Je ne peux pas donner la liste des policiers affectés au narcotrafic. Cela va de soi. » Le préfet
De son côté, le procureur Frédéric Teillet a reconnu les limites du système judiciaire. « Ma difficulté — et je suis là pour un discours de vérité — c’est que mon délai de convocation devant le tribunal est à 20 mois aujourd’hui, cela vide parfois le jugement de son sens. Ce dont nous manquons cruellement, ce sont des juges et des greffiers. Car ceux-ci pourraient démultiplier les audiences, ramener les délais à des dates bien plus raisonnables. Les policiers, les gendarmes sont désespérés du temps que nous mettons à juger. Nous-mêmes, nous sommes navrés de se pencher sur des faits qui ont 3-4 ans. Plus nombreux nous serons, meilleurs nous serons ! » a-t-il tenu à préciser. « Mais dire en revanche que « la police interpelle et la justice relâche», ce n’est pas si simple ! Nos concitoyens doivent savoir que ceux qui quittent des locaux des forces de l’ordre en ressortent bien souvent avec une convocation devant le tribunal, comme la loi le prévoit. »
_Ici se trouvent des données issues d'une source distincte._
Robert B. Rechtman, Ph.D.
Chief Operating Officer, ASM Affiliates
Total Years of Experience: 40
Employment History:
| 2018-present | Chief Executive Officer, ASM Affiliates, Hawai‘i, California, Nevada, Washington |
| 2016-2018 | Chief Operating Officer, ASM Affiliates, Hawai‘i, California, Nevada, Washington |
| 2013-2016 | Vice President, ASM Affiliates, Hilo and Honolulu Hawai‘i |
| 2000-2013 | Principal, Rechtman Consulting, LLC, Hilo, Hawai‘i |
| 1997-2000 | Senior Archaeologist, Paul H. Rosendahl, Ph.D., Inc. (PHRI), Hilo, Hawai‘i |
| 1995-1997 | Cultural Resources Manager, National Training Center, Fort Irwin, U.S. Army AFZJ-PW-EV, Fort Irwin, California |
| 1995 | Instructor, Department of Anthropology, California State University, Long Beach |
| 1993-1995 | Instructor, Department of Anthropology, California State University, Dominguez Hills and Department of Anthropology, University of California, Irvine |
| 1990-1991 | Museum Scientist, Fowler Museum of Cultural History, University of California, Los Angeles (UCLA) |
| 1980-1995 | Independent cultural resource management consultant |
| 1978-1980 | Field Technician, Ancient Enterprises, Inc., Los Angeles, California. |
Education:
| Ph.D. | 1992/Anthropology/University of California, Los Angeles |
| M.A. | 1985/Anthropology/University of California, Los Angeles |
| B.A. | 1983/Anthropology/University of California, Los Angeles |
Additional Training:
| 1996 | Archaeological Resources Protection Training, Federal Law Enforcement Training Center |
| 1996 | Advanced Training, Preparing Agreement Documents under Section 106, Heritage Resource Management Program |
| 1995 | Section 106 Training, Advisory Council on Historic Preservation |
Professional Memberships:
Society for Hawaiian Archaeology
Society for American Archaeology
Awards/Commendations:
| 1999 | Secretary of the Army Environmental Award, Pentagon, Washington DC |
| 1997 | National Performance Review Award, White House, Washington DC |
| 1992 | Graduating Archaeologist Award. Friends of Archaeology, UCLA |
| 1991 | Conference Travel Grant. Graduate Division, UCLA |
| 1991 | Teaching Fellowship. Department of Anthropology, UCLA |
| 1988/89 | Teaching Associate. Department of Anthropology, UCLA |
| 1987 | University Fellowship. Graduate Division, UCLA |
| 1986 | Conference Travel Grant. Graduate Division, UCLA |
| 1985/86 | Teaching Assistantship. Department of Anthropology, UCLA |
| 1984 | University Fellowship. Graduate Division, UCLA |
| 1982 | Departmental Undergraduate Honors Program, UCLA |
Ces principes étant posés, le magistrat ne voit pas tout en noir. Il a défendu la comparution immédiate qu’il estime être une réponse énergique, efficace et exceptionnelle. Il a aussi soutenu l’intérêt des AFD pour lutter contre les infractions qui, autrement, restaient sans suite. Il a également plaidé pour « un accompagnement renforcé » à travers des dispositifs de justice résolutive. Il a ansi annoncé avoir sollicité des financements pour un programme local, tout en glissant à Nathalie Appéré : « je viendrais peut-être vous voir, Madame la Maire, pour une aide économique. »
Un exercice républicain qui masque mal les tensions politiques
En initiant cette séquence, Nathalie Appéré signe son retour en première ligne, après des mois de tensions dans les quartiers. Elle a salué « l’engagement personnel » du préfet et du procureur, en réaffirmant « la détermination collective de chacun à mener ce combat difficile ». Mais derrière les formules convenues, la séance révèle une autre vérité. Plutôt que de se demander comment aider l’État dans sa mission, les élus — y compris beaucoup de la majorité — ont surtout cherché à exposer les limites du système, souvent à des fins politiques et à quelques mois des élections municipales. À l’inverse, le préfet et le procureur, eux, ont rappelé que la sécurité se construit avec du temps, du courage et de la coopération.